Of course, cyclicality is inherent — prices can fall when automotive demand weakens or if supply increases — the long-term role in emissions control and hydrogen technologies provides a structural underpinning.

Is Zimplats The Best Way to Gain Exposure to Platinum?

If you define ‘the best way’ as ‘the most direct way’, then yes because it is the most direct producer of PGMs. You could argue Chalice will be once Julimar is in production, but that is at least 3 years away. Other miners with exposure to platinum only have exposure as a secondary exposure, focused on gold, iron ore, copper or lithium first.

That said, investors need to keep in mind that there are alternative exposure paths on the ASX — for example, thematic ETFs that hold physical platinum, or junior explorers with PGM prospects.

The downside is that none match Zimplats for actual production scale.
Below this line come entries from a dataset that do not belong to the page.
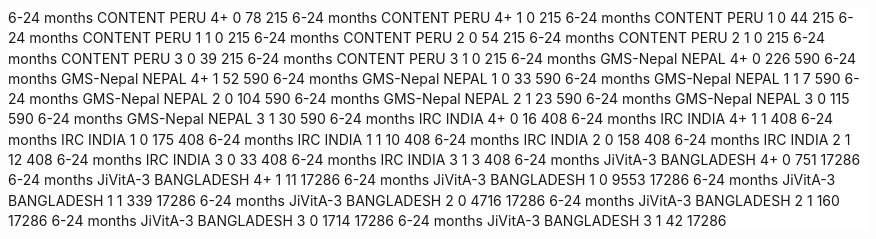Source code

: 6-24 months   CONTENT          PERU                           4+                   0       78     215
6-24 months   CONTENT          PERU                           4+                   1        0     215
6-24 months   CONTENT          PERU                           1                    0       44     215
6-24 months   CONTENT          PERU                           1                    1        0     215
6-24 months   CONTENT          PERU                           2                    0       54     215
6-24 months   CONTENT          PERU                           2                    1        0     215
6-24 months   CONTENT          PERU                           3                    0       39     215
6-24 months   CONTENT          PERU                           3                    1        0     215
6-24 months   GMS-Nepal        NEPAL                          4+                   0      226     590
6-24 months   GMS-Nepal        NEPAL                          4+                   1       52     590
6-24 months   GMS-Nepal        NEPAL                          1                    0       33     590
6-24 months   GMS-Nepal        NEPAL                          1                    1        7     590
6-24 months   GMS-Nepal        NEPAL                          2                    0      104     590
6-24 months   GMS-Nepal        NEPAL                          2                    1       23     590
6-24 months   GMS-Nepal        NEPAL                          3                    0      115     590
6-24 months   GMS-Nepal        NEPAL                          3                    1       30     590
6-24 months   IRC              INDIA                          4+                   0       16     408
6-24 months   IRC              INDIA                          4+                   1        1     408
6-24 months   IRC              INDIA                          1                    0      175     408
6-24 months   IRC              INDIA                          1                    1       10     408
6-24 months   IRC              INDIA                          2                    0      158     408
6-24 months   IRC              INDIA                          2                    1       12     408
6-24 months   IRC              INDIA                          3                    0       33     408
6-24 months   IRC              INDIA                          3                    1        3     408
6-24 months   JiVitA-3         BANGLADESH                     4+                   0      751   17286
6-24 months   JiVitA-3         BANGLADESH                     4+                   1       11   17286
6-24 months   JiVitA-3         BANGLADESH                     1                    0     9553   17286
6-24 months   JiVitA-3         BANGLADESH                     1                    1      339   17286
6-24 months   JiVitA-3         BANGLADESH                     2                    0     4716   17286
6-24 months   JiVitA-3         BANGLADESH                     2                    1      160   17286
6-24 months   JiVitA-3         BANGLADESH                     3                    0     1714   17286
6-24 months   JiVitA-3         BANGLADESH                     3                    1       42   17286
But the upside with those companies and downside with Zimplats is that the lack of ownership by investors other than Impala limit liquidity and institutional interest.

Moreover, Zimbabwe carries sovereign and operational risks that investors price differently than Australia or North America. Zimbabwe has been relatively safe recently, but so often declaring a country in that part of the world is safe is often a kiss of death.

Conclusion

To make a long story short, Zimplats is one of the few pure ASX ways to get direct equity exposure to platinum group metals production, and it benefits from actual mining revenue rather than project speculation. However, investors should be mindful of jurisdictional, operational and metal price cyclicality when comparing it with other ASX sectors or diversified global miners.